CebaBaby dropshipping via API with DroFX.pptx
CebaBaby dropshipping via API with DroFX.pptxCebaBaby dropshipping via API with DroFX.pptx
CebaBaby dropshipping via API with DroFX.pptx
 
ALSO dropshipping via API with DroFx.pptx
ALSO dropshipping via API with DroFx.pptxALSO dropshipping via API with DroFx.pptx
ALSO dropshipping via API with DroFx.pptx
 
Call Girls Bannerghatta Road Just Call 👗 7737669865 👗 Top Class Call Girl Ser...
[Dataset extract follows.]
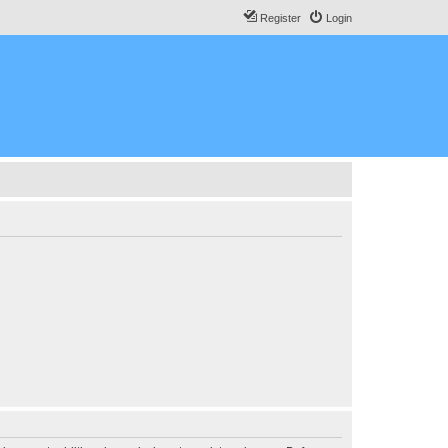
Register
Login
Call Girls Bannerghatta Road Just Call 👗 7737669865 👗 Top Class Call Girl Ser...Call Girls Bannerghatta Road Just Call 👗 7737669865 👗 Top Class Call Girl Ser...
Call Girls Bannerghatta Road Just Call 👗 7737669865 👗 Top Class Call Girl Ser...
 
Capstone Project on IBM Data Analytics Program
Capstone Project on IBM Data Analytics ProgramCapstone Project on IBM Data Analytics Program
Capstone Project on IBM Data Analytics Program
 
Generative AI on Enterprise Cloud with NiFi and Milvus
Generative AI on Enterprise Cloud with NiFi and MilvusGenerative AI on Enterprise Cloud with NiFi and Milvus
Generative AI on Enterprise Cloud with NiFi and Milvus
 
April 2024 - Crypto Market Report's Analysis
April 2024 - Crypto Market Report's AnalysisApril 2024 - Crypto Market Report's Analysis
April 2024 - Crypto Market Report's Analysis
 
Abortion pills in Doha Qatar (+966572737505 ! Get Cytotec
Abortion pills in Doha Qatar (+966572737505 ! Get CytotecAbortion pills in Doha Qatar (+966572737505 ! Get Cytotec
Abortion pills in Doha Qatar (+966572737505 ! Get Cytotec
 

10 Steps for High Quality Datasets

  • 1. 10 STEPS FOR HIGH-QUALITY DATASETS BY PIER GIUSEPPE DE MEO #1 Keep your Datasets separate. #2 Prepare a toolbox with a set of transformation processes (procedures, functions, scripts, etc.) that can be reused. #3 Logically group the types of transformations, based on categories (e.g. missing values, decodes, normalization, etc.). #4 For every category identified, select a subset of data in a Dataset on which to apply this type of transformation: repeat this process on all your Datasets separately. #5 For every Dataset, if needed, enrich the data contained with other derived information (e.g. calculated field, extraction of sub-information, etc.). #6 Define the minimum level of details shared across all Datasets (e.g. single transaction per day, groups of transactions per month, etc.). #7 For every Dataset, groups data at the same level of granularity. #8 Join all formatted Datasets in a single Master Dataset, based on granularity defined. #9 In the Master Dataset produced, check whether there exists a subset of data on which to apply any of the transformations in the toolbox. #10 In the Master Dataset produced, if needed, enrich the data with some extra information (e.g. metrics from various Datasets combined to form a KPI, decryption based on a combination of fields, etc.). Knowledge Share Series 1 DATASETS A "Divide et impera" approach in producing high-quality Datasets for data analysts.